Pug:
Forest,
Do you know what sort of small communities they are? Our parish has just started considering a Renew program based on the CCC and is calling for volunteers to be “core” volunteers.
My current church has the RENEW communities. They really pushed it for months. They have them twice a year. I don’t like the way they did it. You signed up as groups and elected a leader, or you signed yourself up and they just stuck you in one of the groups. No commonality at all. It really highlighted the fact that we were out of the community loop. Nonetheless, we volunteered to be a small group co-leader. We said we just wanted one with child care (which we were also willing to arrange). Well, out of our HUGE parish, not one other family wanted child care. Not one! We ended up not getting involved. What is has turned in to is the same people who are active in the church anyway are just meeting in their small groups for another regularly scheduled meeting.
The way the other parish I mentioned had it based on geography was so much wiser, imho. You were in the Yellow group if you lived in their boundaries. You didn’t have to
do anything, but you will still part of the small community. The yellow group has a core of people who are most active, but the phone tree lets everyone in the entire group know whenever anything is going on. It wasn’t uncommon to get a phone call saying, “Betty Smith’s mother passed away and we are collecting food for the family. We really need some bread. Is there any way you could get some dinner rolls and I could stop by your house to pick them up tomorrow?” The name tags mean people know who you are and gives you something in common to discuss. And believe me, after Mass you would have people noticing it and introducing themselves. You know you belong and the question is just what you are going to do (and plenty of opportunities are presented to you.) The small communities are not RENEW groups, but just a break down of the parish into different communities. They did also have Bible studies and all that Jazz like Renew, but the small communities were an everyday, practical thing.
The way my current parish has it set up, you have to go through hoops to become part of the group.
You have to put forth the effort to find out where in the community you belong. I don’t think that is the best way of doing things. The RENEW groups themselves apparently have a great reputation in recent years, though.
(Oh, and about the name tags: they put them out across a table until there got to be too many. Then they put them in long, skinny hard plastic bins like you would find at the Container Store, as wide as the name tags. They put a divider between the different letters to facilitate finding them with ease. With them standing upright, it takes up far less space. At first people would throw them into a box when leaving. After the bins were being used, people would just put it back behind the right letter divider, then a person sometime during the week alphabetized them.)

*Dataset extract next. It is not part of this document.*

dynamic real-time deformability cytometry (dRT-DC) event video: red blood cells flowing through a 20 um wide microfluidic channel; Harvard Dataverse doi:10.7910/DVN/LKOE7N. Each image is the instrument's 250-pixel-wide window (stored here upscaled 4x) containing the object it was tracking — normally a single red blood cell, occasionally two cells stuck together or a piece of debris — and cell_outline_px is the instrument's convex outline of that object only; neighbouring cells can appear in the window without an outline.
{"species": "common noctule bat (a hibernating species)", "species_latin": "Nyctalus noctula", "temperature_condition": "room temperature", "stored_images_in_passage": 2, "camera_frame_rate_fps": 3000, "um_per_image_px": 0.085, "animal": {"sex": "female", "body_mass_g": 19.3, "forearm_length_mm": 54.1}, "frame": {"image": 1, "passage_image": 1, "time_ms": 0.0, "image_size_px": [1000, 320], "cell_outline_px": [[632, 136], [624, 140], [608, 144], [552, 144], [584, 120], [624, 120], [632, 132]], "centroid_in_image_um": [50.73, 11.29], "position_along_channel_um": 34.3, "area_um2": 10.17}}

My current church also has a Newcomers Desk. It is always dark, never updated, and never pointed out. Frustrates me… The difference is whether the Holy Spirit is truly alive in the community. If it isn’t, any attempts at welcoming are going to come across as demeaning or brash or arrogant or whatever else. When the spirit of God is alive in a community, it flows out of the community in their words and actions. Being welcoming does not mean smothering. It means the people can
feel the love and faith as something almost tangible, palpable. In the hurry-scurry times we have, it isn’t uncommon at all to go years in a parish and never once get an invitation to anything more. I’ve been at mine for ten. Two people asked me to join them in something: one funny old man who greets every single person and asks them to join his novena group. The other someone who just wanted warm bodies and didn’t care who she got. Needless to say, I sorely miss my old parish. And am finally getting to the point where I am looking at going elsewhere.